Оглядываюсь.
Точно, с лопасти угробленного вертолета, по соседству с которым мы десантировали, свисает какое-то мочало. Я точь-в-точь рядом с ним приземлился.
А сержант, когда мне руки заламывал, харей мог запросто в эту дрянь угодить. В темноте-то не видно…
— «Жгучий пух»? — спрашиваю.
— Вроде того. Пальцами шею не трогайте. В аптечке имеется перекись водорода… Обоим: промыть раны немедленно! А вы, Осипенко, будьте добры,
наложите им пластырь.
…Мы шли по каким-то кустам, меж деревьев, казавшихся в ночной темени изуродованными металлическими фермами, шли по лысой земле.
Тут, на Затоне, трава не росла сплошным покровом, она перла из почвы отдельными мелкими кочками. Тут пучок, там пучок, сям пучок… Голая земля
разве только не отсвечивала в мертвенном лунном сиянии, как макушка Озёрского.
Боль оглушила меня, я едва соображал.
Не успев как следует очухаться, мы начали движение. Приходилось смотреть под ноги, бдительно вертеть башкой и стараться не отстать от прочих. Я
шел замыкающим. Но куда меня вели и как долго мы топали, я бы не вспомнил даже под пыткой. Во мне все еще плескалась боль — утихшая, но не умершая
окончательно.
Поэтому я сначала наткнулся на спину капитана и только потом осознал, что две секунды назад Гетьманов скомандовал: «Стой! Мы на месте».
Под ногами хлюпала вода. В тысяче мелких луж плавали осколки лунного света. Перед нами стеной стояли камыши или прочая речная растительность. За
камышами мерцал свет.
Гетьманов поднес к губам продолговатую свистульку и над водой раздался троекратный протяжный крик неведомой мне болотной птицы.

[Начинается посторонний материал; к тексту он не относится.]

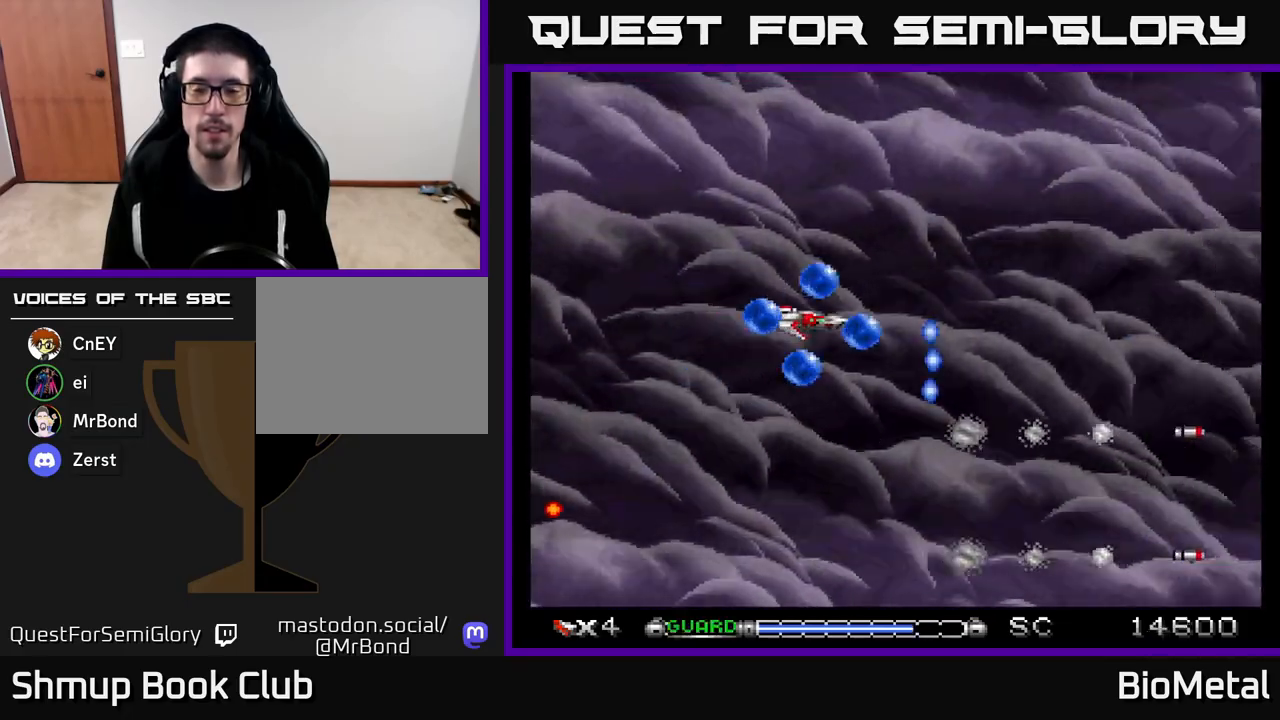
{"buttons": ["A", "DPAD_UP"], "left_stick": "center", "right_stick": "center", "events": [[33, "DPAD_UP", "up"], [67, "DPAD_LEFT", "down"], [83, "X", "down"], [217, "DPAD_LEFT", "up"], [217, "X", "up"], [367, "DPAD_RIGHT", "down"], [450, "DPAD_UP", "down"], [467, "DPAD_RIGHT", "up"]]}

— Стойте. Подождите, пожалуйста, — велел наш ведущий.
Полминуты спустя из сердцевины ночи раздались ответные девять жалобных свистков с тремя длинными перерывами.
— Признали… Ну, слава Богу, живы.
Павел Готлибович потоптался на месте, приглядываясь, сделал пяток шагов направо, потом десяток — налево и, наконец, нашел узенькую тропку через
заросли. Мы шли один за другим. Сначала воды было по щиколотку, затем вода стала заливаться за голенище сапога, — к счастью, совсем скоро Гетьманов
вывел нас на сушу.
И тут я увидел такое, ради чего стоило побывать в Зоне.
Над болотом возвышался невысокий холм. Вся его верхушка была разворочена глубокими канавами и бороздами. Словно в недрах этого бугра взорвалась
авиабомба изрядных размеров, или оттуда вылезло гигантское насекомое, расправило крылья и улетело, оставив за собой руины земляного жилища.
Над вершиной стояли пять столбов пара, подсвеченного снизу желтоватым сиянием. Столбы время от времени сдвигались с места и медленно дрейфовали
то в одном, то в другом направлении… Сказочное это зрелище достойно было поэта или художника.
— Стой, кто идет! — раздалось из кустов у основания холма.
— Профессор Гетьманов, первый заместитель директора Международного научно-исследовательского центра, — ответил ведущий.
— Проходите.
Мы миновали часового.
У самой глубокой канавы Гетьманов остановил нас.
— Что это такое? — спросил я.
— Там, внизу, на дне углубления, — радужная жижа фантастического состава. Такой биохимии не наблюдал еще никто на Земле. А под ее поверхностью
плавают аномалии, вошедшие в сталкерский сленг под названием «жарки»… вам известно что это?